The packaging process involves the removal of virtually all air from the sandwich package, followed by the injection of pure nitrogen into the package. It is designed to keep the sandwiches fresh longer.
But internal FDA memos obtained by The Washington Post showed concern within the agency over the fact that the oxygen-free atmosphere created in the package could also fuel the growth of C. Botulinum (botulism).
The FDA investigators working on the case said that under ideal conditions, with proper refrigeration, there appeared to be no problems with the sandwiches. But, according to the memos, at least three FDA field investigators were concerned that Amtrak's equipment was not adequate, and if the sandwiches were left unrefrigerated for long periods, the threat of botulism spreading would be greatly increased.

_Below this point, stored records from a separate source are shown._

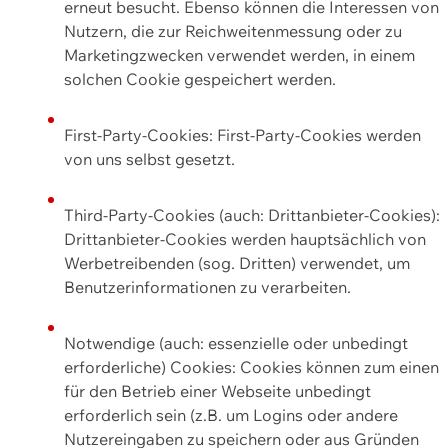
erneut besucht. Ebenso können die Interessen von
Nutzern, die zur Reichweitenmessung oder zu
Marketingzwecken verwendet werden, in einem
solchen Cookie gespeichert werden.
First-Party-Cookies: First-Party-Cookies werden
von uns selbst gesetzt.
Third-Party-Cookies (auch: Drittanbieter-Cookies):
Drittanbieter-Cookies werden hauptsächlich von
Werbetreibenden (sog. Dritten) verwendet, um
Benutzerinformationen zu verarbeiten.
Notwendige (auch: essenzielle oder unbedingt
erforderliche) Cookies: Cookies können zum einen
für den Betrieb einer Webseite unbedingt
erforderlich sein (z.B. um Logins oder andere
Nutzereingaben zu speichern oder aus Gründen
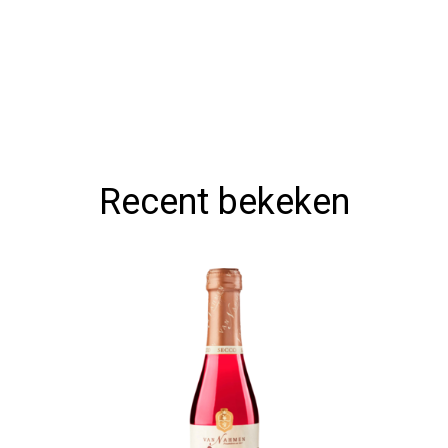
Recent bekeken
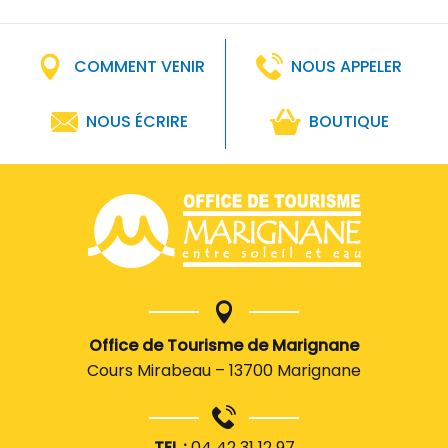
COMMENT VENIR
NOUS APPELER
NOUS ÉCRIRE
BOUTIQUE
Office de Tourisme de Marignane
Cours Mirabeau – 13700 Marignane
TEL :
04 42 31 12 97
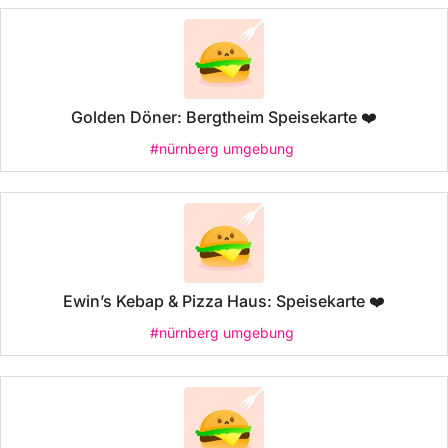
Golden Döner: Bergtheim Speisekarte ❤️
#nürnberg umgebung
Ewin’s Kebap & Pizza Haus: Speisekarte ❤️
#nürnberg umgebung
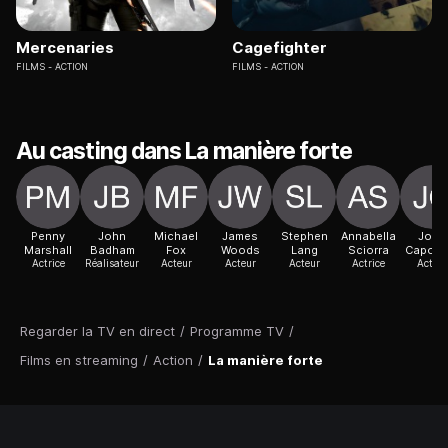
Mercenaries
Cagefighter
FILMS
ACTION
FILMS
ACTION
Au casting dans La manière forte
Penny
John
Michael
James
Stephen
Annabella
John
Marshall
Badham
Fox
Woods
Lang
Sciorra
Capodi
Actrice
Réalisateur
Acteur
Acteur
Acteur
Actrice
Acteur
Regarder la TV en direct
/
Programme TV
/
Films en streaming
/
Action
/
La manière forte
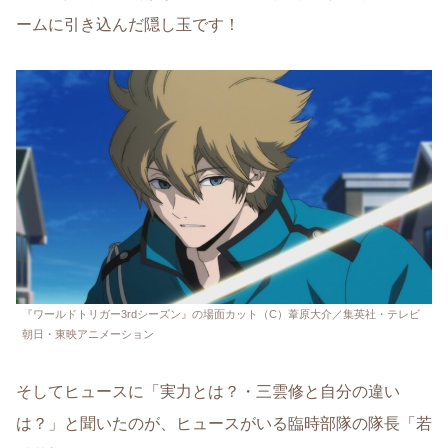
ームに引き込んだ隠し玉です！
『ワールドトリガー3rdシーズン』の場面カット（C）葦原大介／集英社・テレビ
朝日・東映アニメーション
そしてヒュースに「実力とは？・三雲修と自分の違い
は？」と聞いたのが、ヒュースがいる臨時部隊の隊長「若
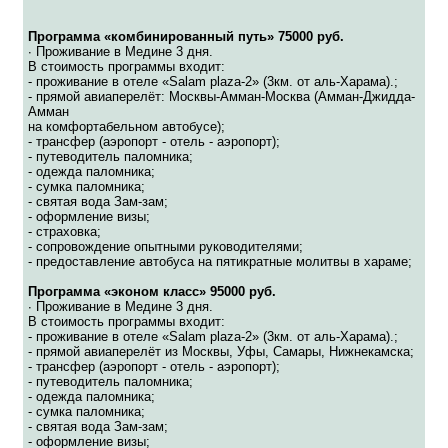
Программа «комбинированный путь» 75000 руб.
∙ Проживание в Медине 3 дня.
В стоимость программы входит:
- проживание в отеле «Salam plaza-2» (3км. от аль-Харама).;
- прямой авиаперелёт: Москвы-Амман-Москва (Амман-Джидда-
Амман
на комфортабельном автобусе);
- трансфер (аэропорт - отель - аэропорт);
- путеводитель паломника;
- одежда паломника;
- сумка паломника;
- святая вода Зам-зам;
- оформление визы;
- страховка;
- сопровождение опытными руководителями;
- предоставление автобуса на пятикратные молитвы в хараме;
Программа «эконом класс» 95000 руб.
∙ Проживание в Медине 3 дня.
В стоимость программы входит:
- проживание в отеле «Salam plaza-2» (3км. от аль-Харама).;
- прямой авиаперелёт из Москвы, Уфы, Самары, Нижнекамска;
- трансфер (аэропорт - отель - аэропорт);
- путеводитель паломника;
- одежда паломника;
- сумка паломника;
- святая вода Зам-зам;
- оформление визы;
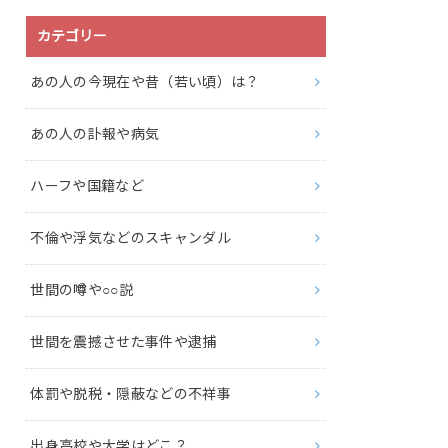
カテゴリー
あの人の今現在や昔（若い頃）は？
あの人の訃報や病気
ハーフや国籍など
不倫や浮気などのスキャンダル
世間の噂や○○説
世間を震撼させた事件や逮捕
体罰や脱税・隠蔽などの不祥事
出身高校や大学はどこ？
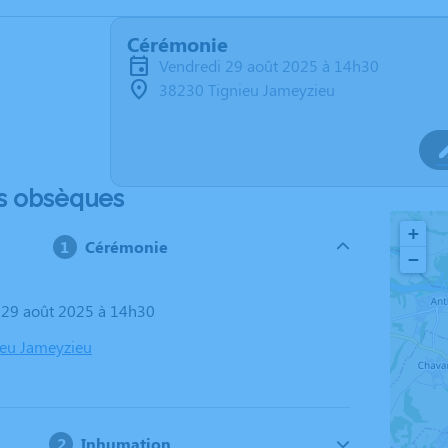
Cérémonie
vendredi 29 août 2025 à 14h30
38230 Tignieu Jameyzieu
s obsèques
+
Cérémonie
−
i 29 août 2025 à 14h30
ieu Jameyzieu
Inhumation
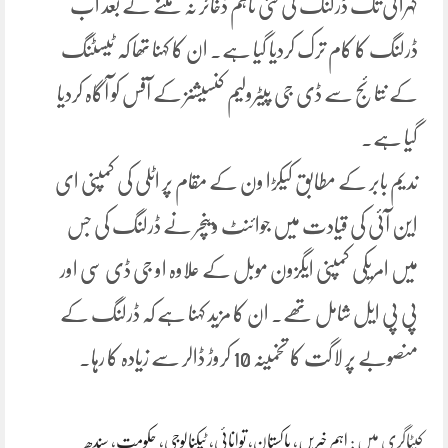
گہرائی تک ڈرلنگ کی گئی تاہم ذخائر نہ ملنے کے بعد اب
ڈرلنگ کا کام ترک کردیا گیا ہے. ان کا کہنا تھا کہ ٹیسٹنگ
کے نتائج سے ڈی جی پیٹرولیم کنسیشنز کے آفس کو آگاہ کردیا
گیا ہے۔
ندیم بابر کے مطابق کیکڑا ون کے مقام پر اٹلی کی کمپنی ای
این آئی کی قیادت میں جوائنٹ وینچر نے ڈرلنگ کی جس
میں امریکی کمپنی ایگزون موبل کے علاوہ او جی ڈی سی اور
پی پی ایل شامل تھے۔ ان کا مزید کہنا ہے کہ ڈرلنگ کے
منصوبے پر لاگت کا تخمینہ 10 کروڑ ڈالر سے زیادہ کا رہا۔
کیٹاگری میں :
اہم خبریں
،
پاکستان
،
توانائی
،
ٹیکنالوجی
،
حکومت
،
سندھ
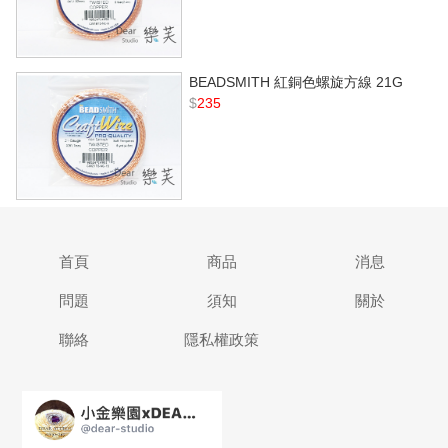
BEADSMITH 紅銅色螺旋方線 21G
$
235
首頁
商品
消息
問題
須知
關於
聯絡
隱私權政策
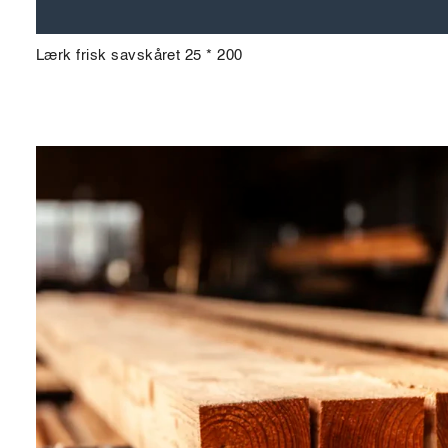
Lærk frisk savskåret 25 * 200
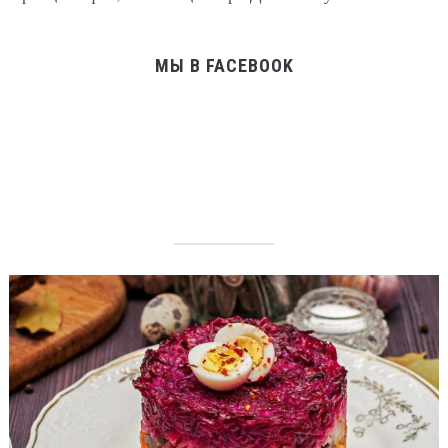
МЫ В FACEBOOK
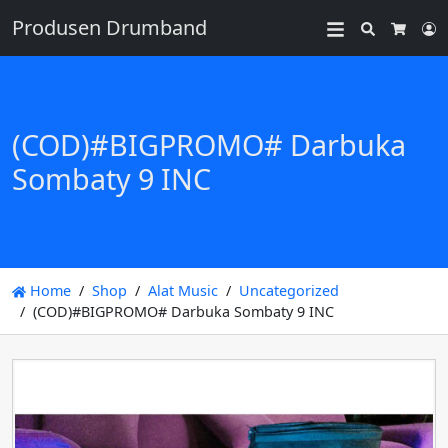
Produsen Drumband
Search
L
Cart
(COD)#BIGPROMO# Darbuka
Sombaty 9 INC
Home
Shop
Alat Music
Uncategorized
(COD)#BIGPROMO# Darbuka Sombaty 9 INC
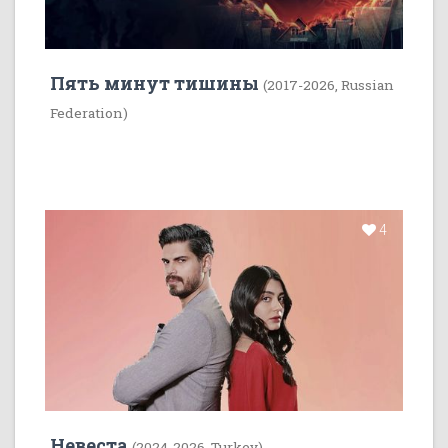
Пять минут тишины
(2017-2026, Russian
Federation)
4
Невеста
(2024-2026, Turkey)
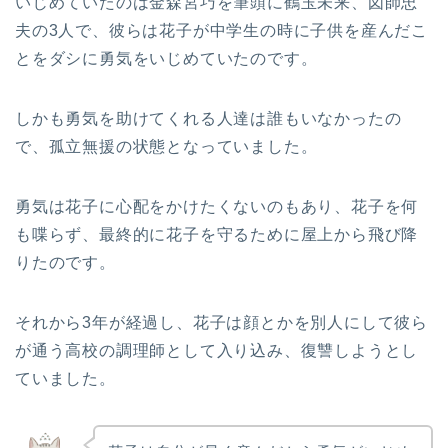
いじめていたのは金森宮巧を筆頭に鶴玉未来、図師忠
夫の3人で、彼らは花子が中学生の時に子供を産んだこ
とをダシに勇気をいじめていたのです。
しかも勇気を助けてくれる人達は誰もいなかったの
で、孤立無援の状態となっていました。
勇気は花子に心配をかけたくないのもあり、花子を何
も喋らず、最終的に花子を守るために屋上から飛び降
りたのです。
それから3年が経過し、花子は顔とかを別人にして彼ら
が通う高校の調理師として入り込み、復讐しようとし
ていました。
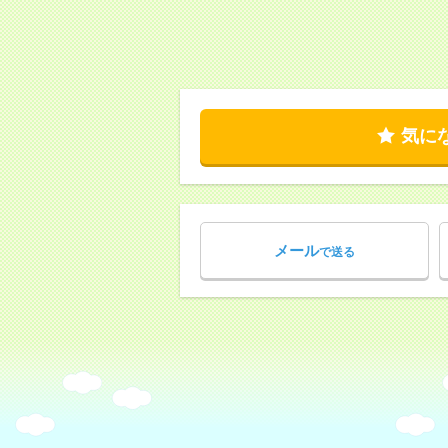
気に
メール
で送る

FDA officials acknowledged yesterday that they are conducting two investigations concerning the sandwiches. The first - beginning Monday - is a test of the sandwiches themselves, in an attempt to see how easily botulism can spread in the sealed sandwich's environment. The second is an investigation into Amtrak's equipment to determine the danger of equipment failure that could lead to underrefrigeration.
FDA spokesman Wayne Pines confirmed an earlier report that the agency did not officially notify the sandwich producer, American Micro-Fare, a Dallas-based firm owned by Dallas Cowboy's owner Clint Murchison, that the FDA above and beyond those conducted by the company earlier for the FDA.
Pines said, however, that the FDA was not "about to take regulatory action . . . our investigation is continuing. Had Amtrak continued to sell the sandwiches, we would not have ordered them to stop."
The Amtrak recall yesterday involved some 96,000 sandwiches which cost the railroad $76,800. Because of its contractual agreement, Amtrak probably will abosrb the costs, although American Micro-Fare president Frank Creager said he expects to "work with Amtrak."
"We think highly of Amtrak people," Creager said in a telephone interview, "and we will do what we can to continue working with them. For now, we have the ability to package without nitrogen merely by turning off two valves, although we think the nitrogen system provides a far superior product."
Amtrak officials began calling regional distributors yesterday and placing rush orders for regularly packaged sandwiches to be delivered as early as 2 p.m.